# START OF INPUT RECORDS
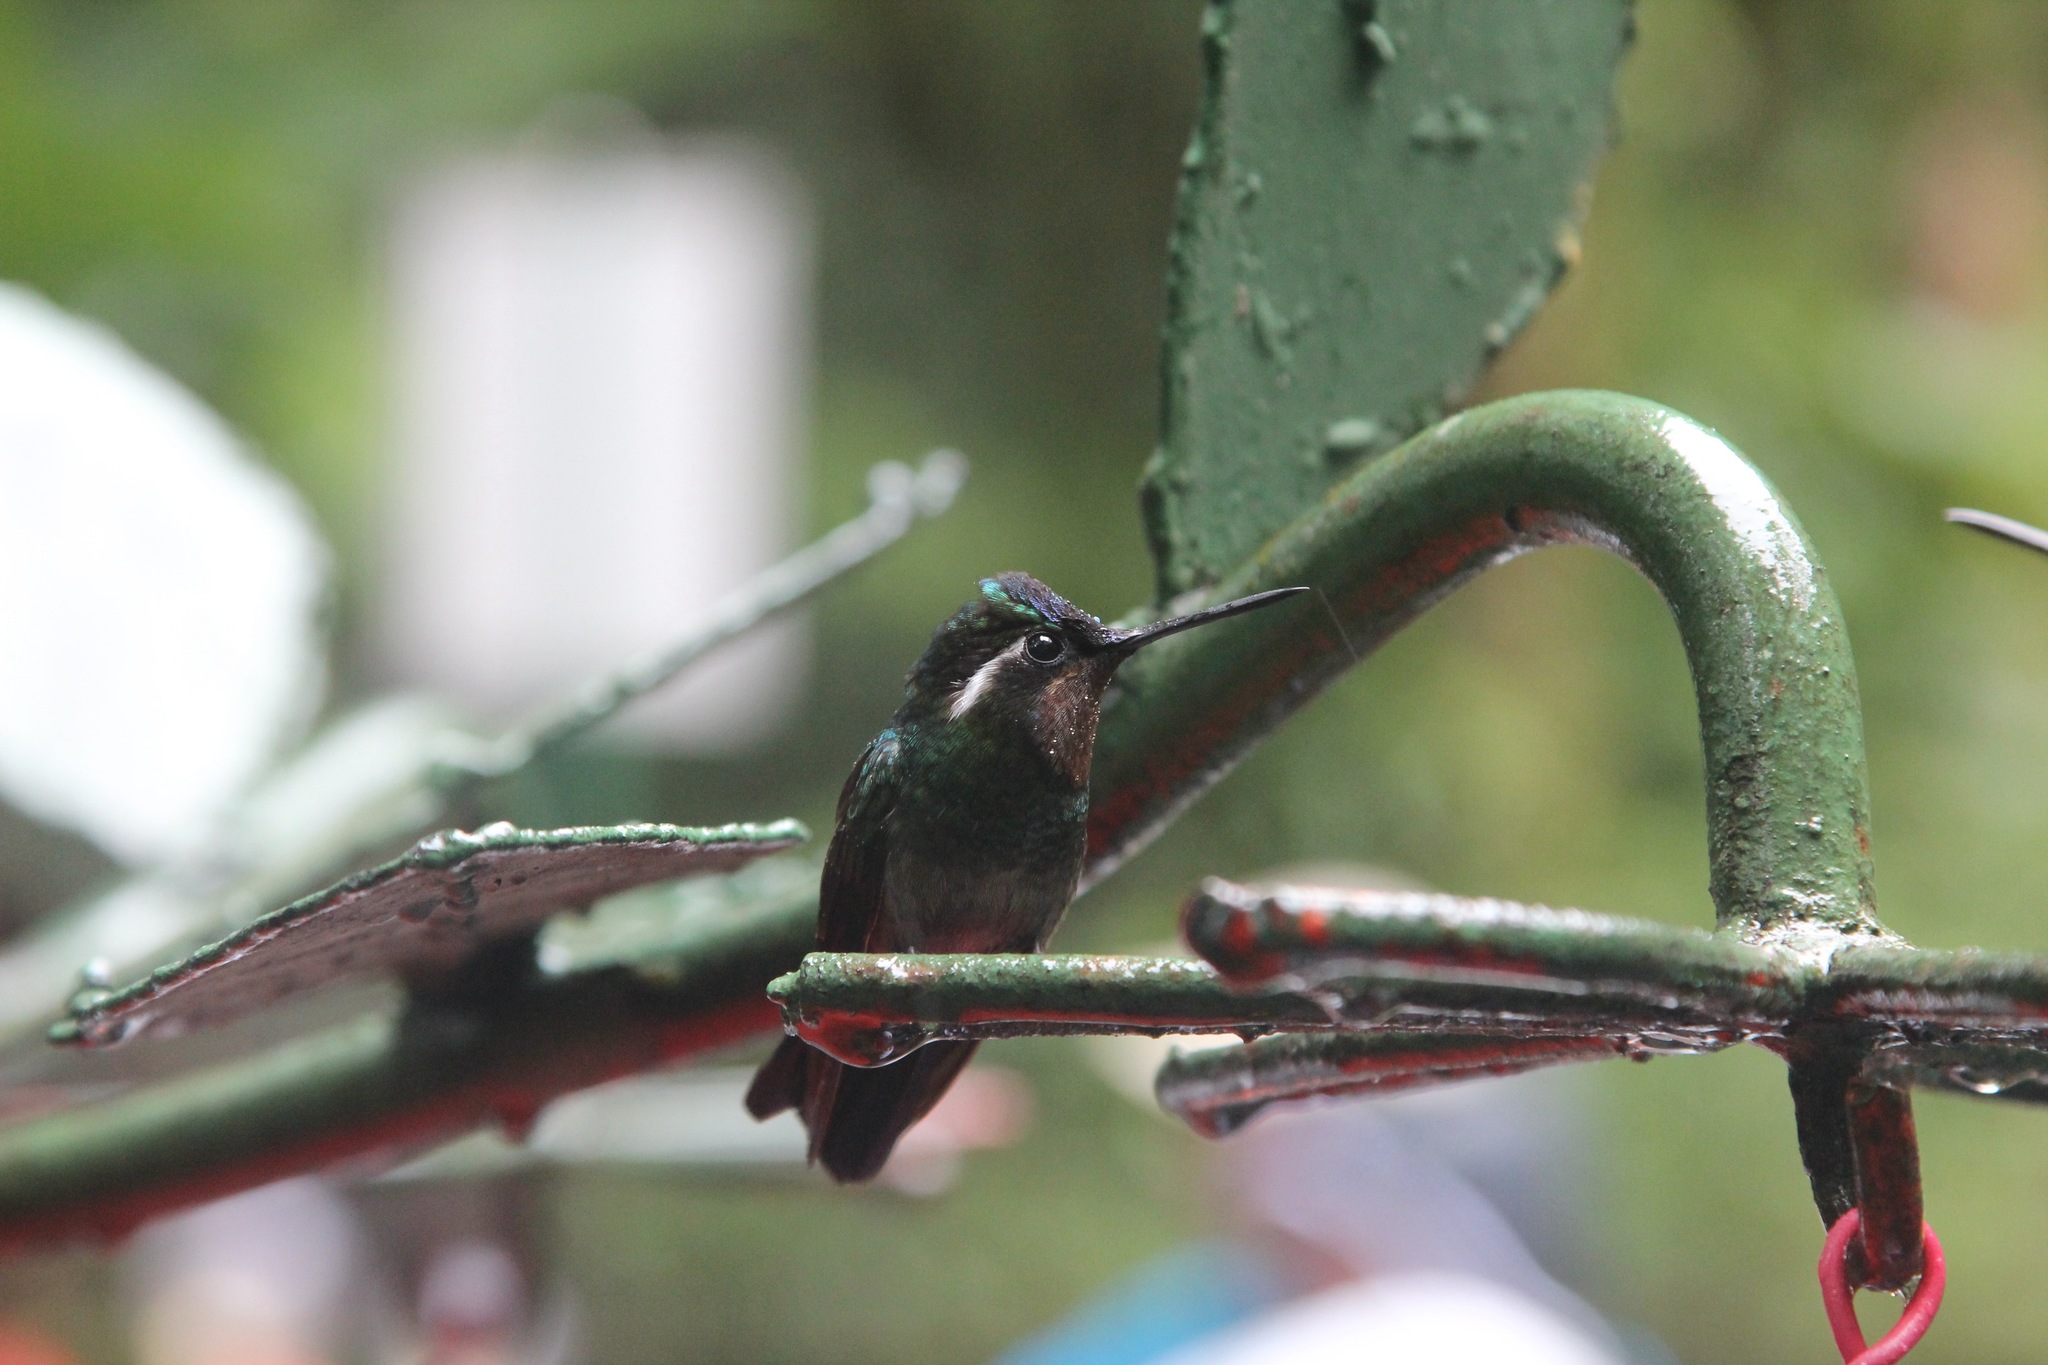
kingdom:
# END OF INPUT RECORDS
# START OF INPUT RECORDS
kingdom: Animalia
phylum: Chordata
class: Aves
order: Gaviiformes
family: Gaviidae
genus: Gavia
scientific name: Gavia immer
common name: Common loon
# END OF INPUT RECORDS
# START OF INPUT RECORDS
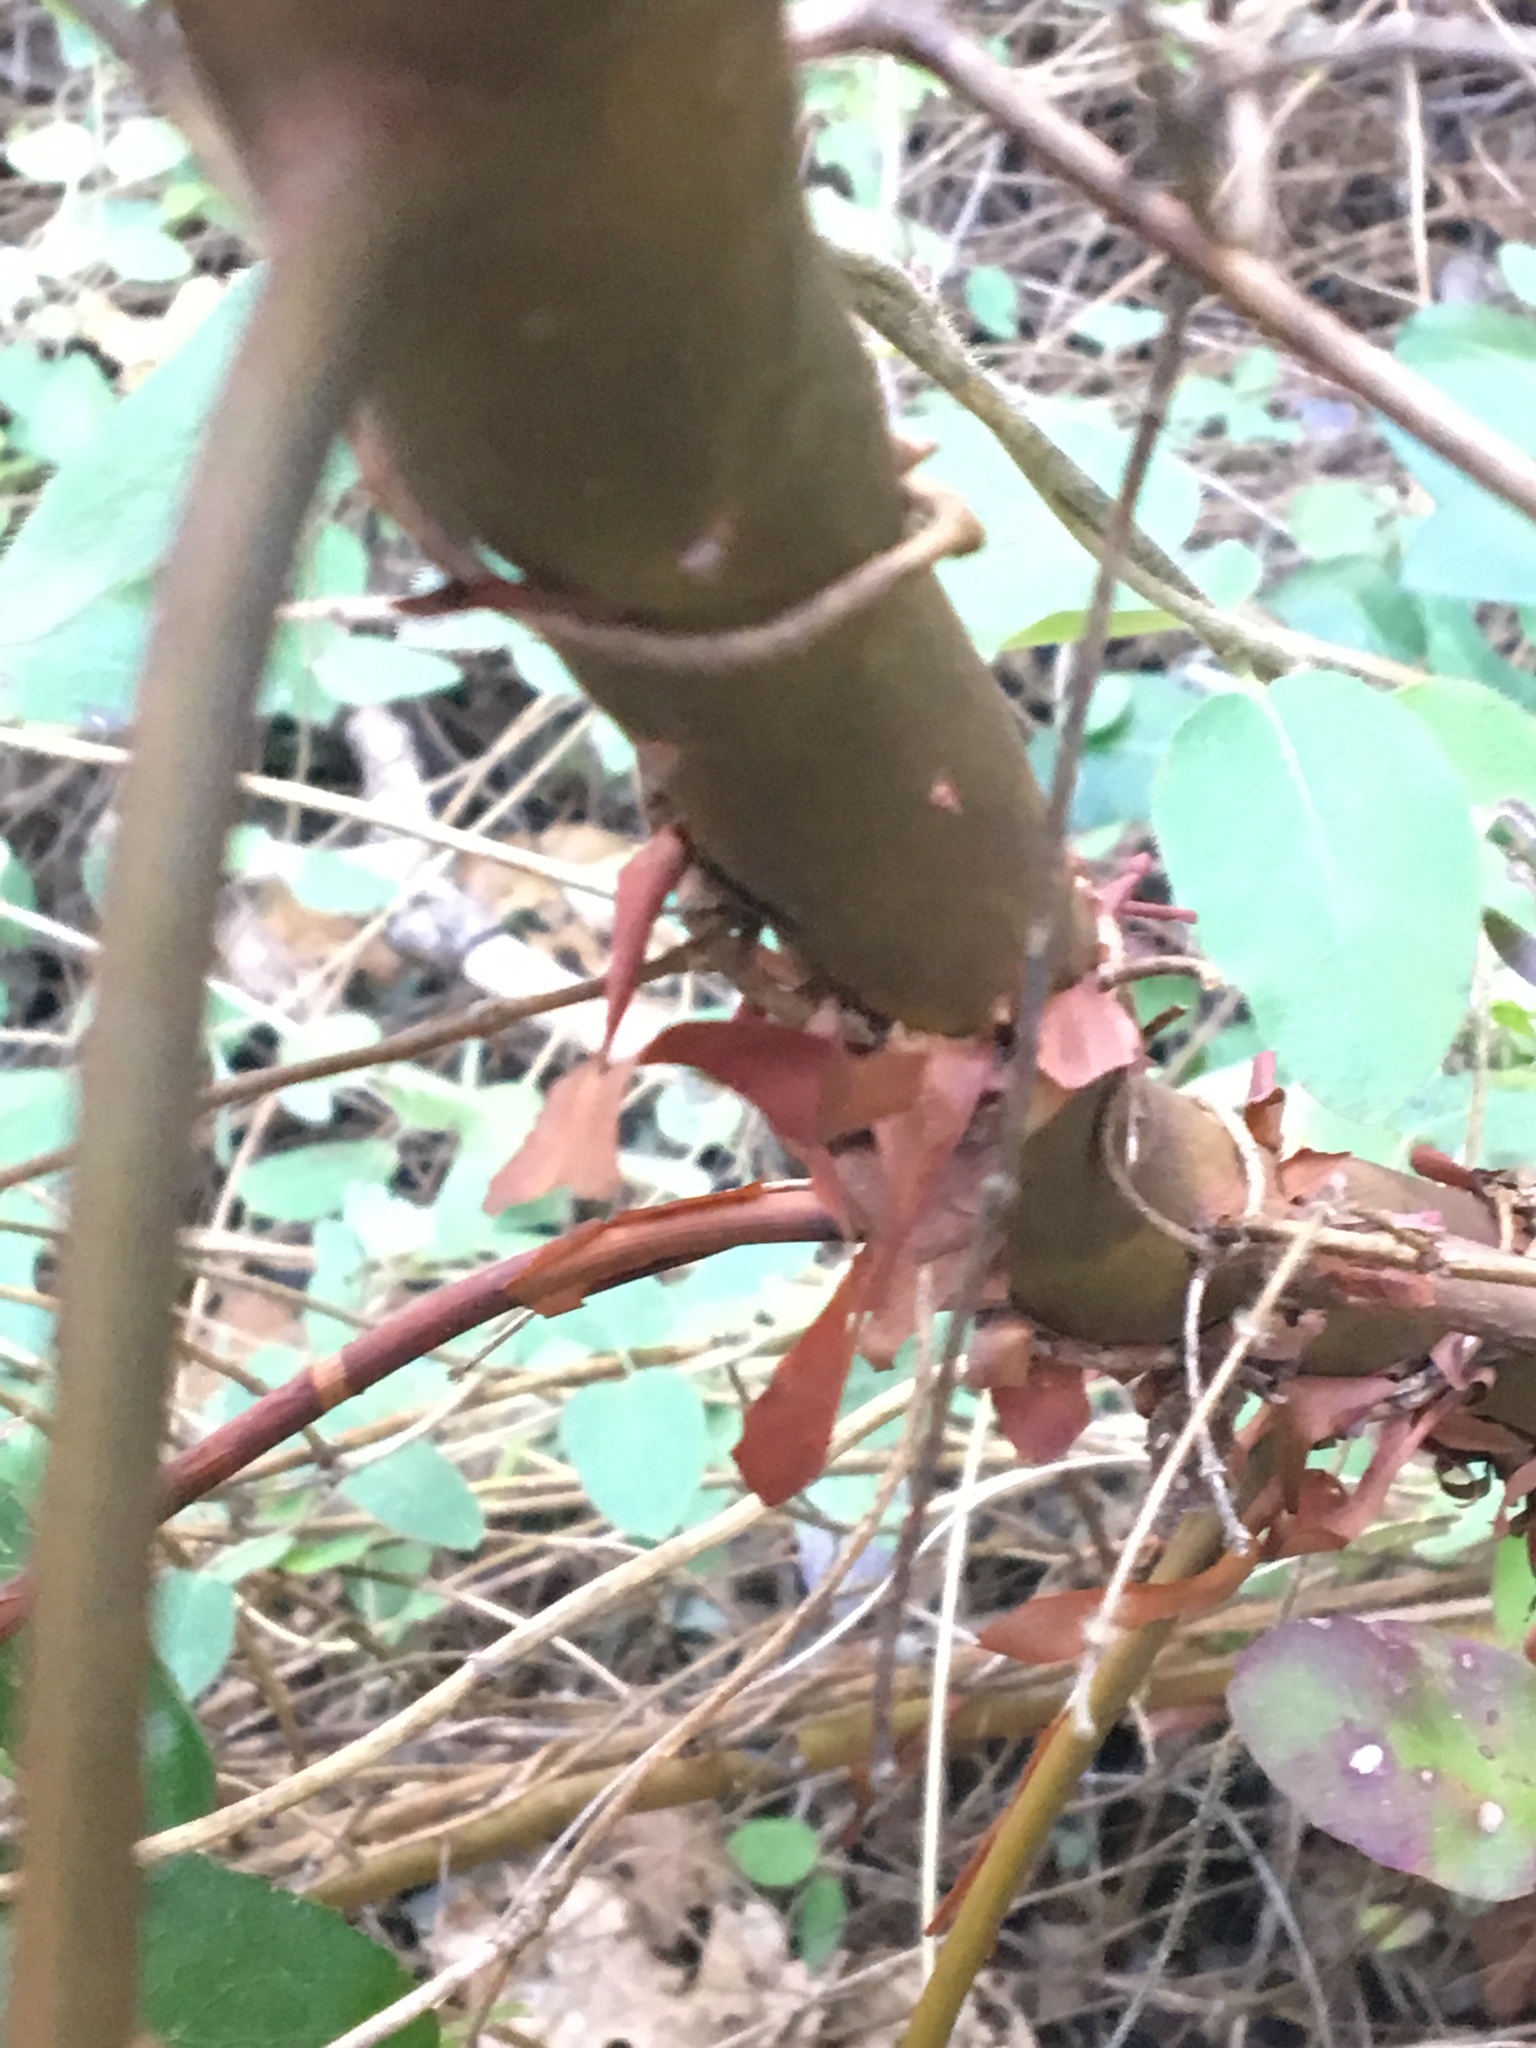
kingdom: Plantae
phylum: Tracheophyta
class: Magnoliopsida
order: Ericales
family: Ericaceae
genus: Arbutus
# END OF INPUT RECORDS
- **PROBLEM TO SOLVE**: Recast as a numbered list the lines starting at the one that contains "kingdom: Animalia" and ending at the one that contains "scientific name: Gavia immer", both included, omitting any blank lines.

- **ANSWER IN FULL**:
1. kingdom: Animalia
2. phylum: Chordata
3. class: Aves
4. order: Gaviiformes
5. family: Gaviidae
6. genus: Gavia
7. scientific name: Gavia immer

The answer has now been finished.